Anyway, I wasn't sure about the cast at all. I thought there were too many unknows. The cast includes Americas's Top Model winner Adrianne Curry, Rap "star" Da Brat, former pro-wrestler and maybe former man Joanie Laurer aka "Chyna," international male model Marcus "the clock is ticking" Schenkenberg, Jane Wiedlen of the Go-Go's, Christopher Knight (Peter Brady) and world famous little person Verne Troyer.

Now, that ain't exactly who's who in Hollywood, but since it's season four, I figured the folks that make the show have to have done something right, so I was committed to watching. Luckily, VH1 re-airs this thing 147 times a week. I missed the airing Sunday, missed six re-airs, and STILL caught it ON THURSDAY.
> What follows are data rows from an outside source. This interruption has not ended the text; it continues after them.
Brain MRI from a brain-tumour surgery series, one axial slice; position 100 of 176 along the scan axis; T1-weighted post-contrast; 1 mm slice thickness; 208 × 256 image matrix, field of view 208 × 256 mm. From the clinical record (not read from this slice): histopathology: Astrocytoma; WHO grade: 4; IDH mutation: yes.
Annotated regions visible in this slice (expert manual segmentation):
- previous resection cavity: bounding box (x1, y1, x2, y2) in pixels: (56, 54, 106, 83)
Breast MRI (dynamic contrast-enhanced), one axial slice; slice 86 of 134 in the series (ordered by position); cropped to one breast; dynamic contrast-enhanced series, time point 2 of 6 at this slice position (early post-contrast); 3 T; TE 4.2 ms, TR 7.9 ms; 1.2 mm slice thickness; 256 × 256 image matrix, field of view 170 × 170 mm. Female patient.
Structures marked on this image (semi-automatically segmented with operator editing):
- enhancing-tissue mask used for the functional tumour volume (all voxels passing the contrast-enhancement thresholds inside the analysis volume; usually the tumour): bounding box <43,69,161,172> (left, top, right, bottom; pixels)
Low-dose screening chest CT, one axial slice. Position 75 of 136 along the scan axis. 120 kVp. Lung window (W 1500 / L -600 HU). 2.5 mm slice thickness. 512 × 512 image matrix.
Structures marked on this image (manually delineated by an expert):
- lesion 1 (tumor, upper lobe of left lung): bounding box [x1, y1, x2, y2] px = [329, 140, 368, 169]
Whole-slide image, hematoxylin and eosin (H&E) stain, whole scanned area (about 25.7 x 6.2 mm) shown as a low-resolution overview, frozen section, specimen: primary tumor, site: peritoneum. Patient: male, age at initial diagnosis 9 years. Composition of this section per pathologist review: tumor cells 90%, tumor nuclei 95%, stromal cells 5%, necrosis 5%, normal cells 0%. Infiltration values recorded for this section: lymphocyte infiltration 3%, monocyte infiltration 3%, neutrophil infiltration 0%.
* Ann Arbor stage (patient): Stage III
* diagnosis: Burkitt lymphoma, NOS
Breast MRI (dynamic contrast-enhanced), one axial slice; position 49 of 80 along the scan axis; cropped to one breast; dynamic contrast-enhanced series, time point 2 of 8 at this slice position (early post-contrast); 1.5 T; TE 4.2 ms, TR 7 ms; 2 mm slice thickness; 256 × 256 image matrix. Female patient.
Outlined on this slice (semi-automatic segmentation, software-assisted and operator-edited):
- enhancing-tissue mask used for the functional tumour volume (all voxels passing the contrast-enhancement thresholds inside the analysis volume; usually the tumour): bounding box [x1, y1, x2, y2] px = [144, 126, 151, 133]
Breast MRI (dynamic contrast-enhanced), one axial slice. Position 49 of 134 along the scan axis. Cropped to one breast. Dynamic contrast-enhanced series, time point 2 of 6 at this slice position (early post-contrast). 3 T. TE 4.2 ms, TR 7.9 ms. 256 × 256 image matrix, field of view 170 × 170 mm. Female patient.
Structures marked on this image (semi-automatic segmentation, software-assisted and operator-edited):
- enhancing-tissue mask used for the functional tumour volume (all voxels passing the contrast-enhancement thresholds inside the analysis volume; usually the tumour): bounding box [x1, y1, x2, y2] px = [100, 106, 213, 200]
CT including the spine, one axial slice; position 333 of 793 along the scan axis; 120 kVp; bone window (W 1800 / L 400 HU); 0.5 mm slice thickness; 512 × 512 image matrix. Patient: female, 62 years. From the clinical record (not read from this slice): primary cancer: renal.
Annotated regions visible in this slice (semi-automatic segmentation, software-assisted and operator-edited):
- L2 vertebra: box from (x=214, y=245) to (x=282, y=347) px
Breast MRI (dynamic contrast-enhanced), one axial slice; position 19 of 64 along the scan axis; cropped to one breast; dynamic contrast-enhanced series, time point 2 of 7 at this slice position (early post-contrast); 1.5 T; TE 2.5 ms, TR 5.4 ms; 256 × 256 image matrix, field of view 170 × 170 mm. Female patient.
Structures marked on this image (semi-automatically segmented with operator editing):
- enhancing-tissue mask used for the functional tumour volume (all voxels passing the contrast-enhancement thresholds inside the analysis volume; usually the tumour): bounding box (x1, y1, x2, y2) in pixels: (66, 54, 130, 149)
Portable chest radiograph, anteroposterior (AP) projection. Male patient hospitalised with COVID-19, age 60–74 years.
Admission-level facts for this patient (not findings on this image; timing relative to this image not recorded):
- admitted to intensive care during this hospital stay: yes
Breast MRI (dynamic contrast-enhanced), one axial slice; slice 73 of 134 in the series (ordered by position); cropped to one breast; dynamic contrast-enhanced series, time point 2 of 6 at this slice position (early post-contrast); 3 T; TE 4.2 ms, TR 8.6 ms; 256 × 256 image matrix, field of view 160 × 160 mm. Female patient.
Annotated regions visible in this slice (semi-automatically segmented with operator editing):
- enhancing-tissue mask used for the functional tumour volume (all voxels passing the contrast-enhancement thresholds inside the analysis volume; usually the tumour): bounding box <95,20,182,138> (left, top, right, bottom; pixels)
Anywho, I won't detail the whole thing, other than it basically starts with a drunk Chyna in a bikini and fur hat (psychopath alert) running amok, da brat insisting she won't stay in a house with "has beens," normal guy Chris Knight and others getting acquainted.

Their first dinner together is sushi prepared and eaten off of the body of Adrianne "loves being naked" Curry. This is bad quick when Mini-perve decided to diddle her nipples while getting food repeatedly. Very uncomfortable stuff. But everyone is drinking and having a good time.

The highlight of the episode comes when Verne goes to bed (passes out drunk) while Peter Brady and model boy drink wine and watch model girl and the Go-Go skinny dip. Good stuff.

Peter then wakes Verne to tell him the chicks are naked, and here comes Verne on his rascal scooter on to the pool deck, and before you know it, he's playing "tit for tat" on ass peaks with the model. Nice work, mini-me.

But then, the trainwreck begins. Verne is mumbling and fondling and poking Knight's arm, and then, like a lightswitch going off, Verne's drunk and down. Literally. He falls over backward, nearly off the bench, and he's out.

Knight helps him up, Verne repeats the drunk's mantra "I'm okay...I'm okay," but Knight's holding Verne up, and when he looks under the hat into Troyer's eyes, you literally see him pass out. Hilarious.

So good old Peter Brady picks up mini-Verne and carries him to bed.

I guess I am going to relive the entire episode. Oh well...

At this point, everyone's ready for bed, but they can't go because comatose Verne is now moaning loudly and very naughtily in his sleep. They all play "drunk's best friend" by giving Verne a bottle of water and a trash can, and when Chris goes to check on Verne one more time, Troyer repays his kindness by fondling and caressing Chris' face repeatedly. Very wierd.

But then, the emmy moment occurs. Da Brat can't sleep because of Chyna-man's snoring, so she gets up to head for the couch. Once in the hall, she sees a naked Troyer on his little rascal scooter rolling down the hall, bouncing off stuff, eventually stopping in the home's workout room which is right outside Knight and Schenkenberg's room.

Verne then calmly shifts to his right, and pisses on the floor.

Catch the re-airing before Sunday night at 9. I beg you. This is high comedy.

Greatest. Reality show moment. Ever. Ever. Ever.